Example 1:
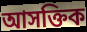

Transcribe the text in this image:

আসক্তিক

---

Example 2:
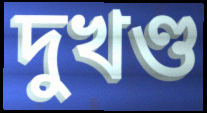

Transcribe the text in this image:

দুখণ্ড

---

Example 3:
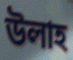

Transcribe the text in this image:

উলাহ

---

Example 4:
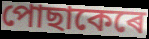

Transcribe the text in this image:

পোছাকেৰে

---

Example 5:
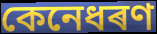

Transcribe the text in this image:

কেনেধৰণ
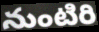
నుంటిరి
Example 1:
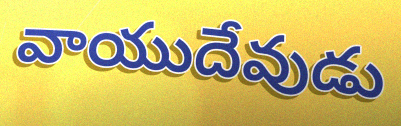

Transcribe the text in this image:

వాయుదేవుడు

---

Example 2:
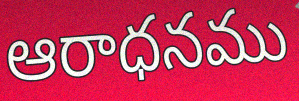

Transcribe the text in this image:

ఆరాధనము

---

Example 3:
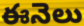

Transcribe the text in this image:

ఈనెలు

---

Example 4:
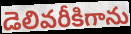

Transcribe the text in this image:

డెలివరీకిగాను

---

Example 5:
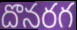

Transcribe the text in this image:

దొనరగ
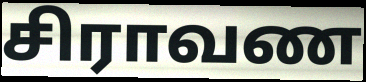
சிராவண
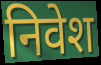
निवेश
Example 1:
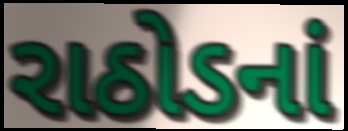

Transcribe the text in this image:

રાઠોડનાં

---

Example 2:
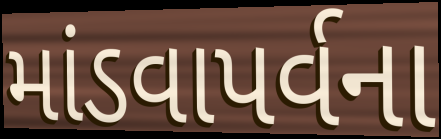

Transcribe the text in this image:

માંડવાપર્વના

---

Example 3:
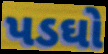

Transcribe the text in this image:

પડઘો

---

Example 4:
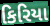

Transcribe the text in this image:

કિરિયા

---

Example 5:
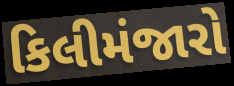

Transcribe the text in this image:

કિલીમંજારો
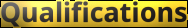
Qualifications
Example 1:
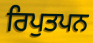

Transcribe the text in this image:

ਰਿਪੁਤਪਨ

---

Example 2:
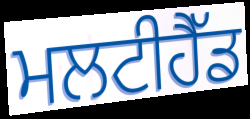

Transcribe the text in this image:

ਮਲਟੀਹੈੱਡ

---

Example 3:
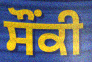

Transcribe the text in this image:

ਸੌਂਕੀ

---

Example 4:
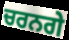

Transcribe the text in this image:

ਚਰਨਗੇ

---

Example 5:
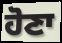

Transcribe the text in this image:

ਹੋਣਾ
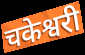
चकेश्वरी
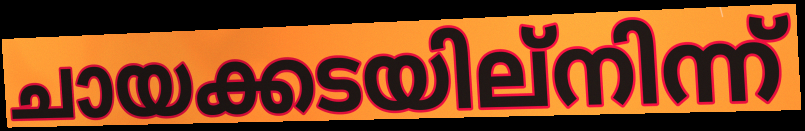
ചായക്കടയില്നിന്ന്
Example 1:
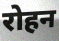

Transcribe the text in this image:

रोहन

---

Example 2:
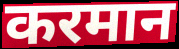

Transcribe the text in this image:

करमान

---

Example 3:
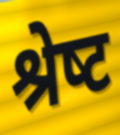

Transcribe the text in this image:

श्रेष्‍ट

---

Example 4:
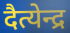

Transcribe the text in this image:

● **ABOUT THIS TASK**
In the copy, include no pictures; otherwise transcribe the entries exactly.

● **SOLUTION**
Example 1:

Transcribe the text in this image:

আসক্তিক

---

Example 2:

Transcribe the text in this image:

দুখণ্ড

---

Example 3:

Transcribe the text in this image:

উলাহ

---

Example 4:

Transcribe the text in this image:

পোছাকেৰে

---

Example 5:

Transcribe the text in this image:

কেনেধৰণ
నుంటిరి
Example 1:

Transcribe the text in this image:

వాయుదేవుడు

---

Example 2:

Transcribe the text in this image:

ఆరాధనము

---

Example 3:

Transcribe the text in this image:

ఈనెలు

---

Example 4:

Transcribe the text in this image:

డెలివరీకిగాను

---

Example 5:

Transcribe the text in this image:

దొనరగ
சிராவண
निवेश
Example 1:

Transcribe the text in this image:

રાઠોડનાં

---

Example 2:

Transcribe the text in this image:

માંડવાપર્વના

---

Example 3:

Transcribe the text in this image:

પડઘો

---

Example 4:

Transcribe the text in this image:

કિરિયા

---

Example 5:

Transcribe the text in this image:

કિલીમંજારો
Qualifications
Example 1:

Transcribe the text in this image:

ਰਿਪੁਤਪਨ

---

Example 2:

Transcribe the text in this image:

ਮਲਟੀਹੈੱਡ

---

Example 3:

Transcribe the text in this image:

ਸੌਂਕੀ

---

Example 4:

Transcribe the text in this image:

ਚਰਨਗੇ

---

Example 5:

Transcribe the text in this image:

ਹੋਣਾ
चकेश्वरी
ചായക്കടയില്നിന്ന്
Example 1:

Transcribe the text in this image:

रोहन

---

Example 2:

Transcribe the text in this image:

करमान

---

Example 3:

Transcribe the text in this image:

श्रेष्‍ट

---

Example 4:

Transcribe the text in this image:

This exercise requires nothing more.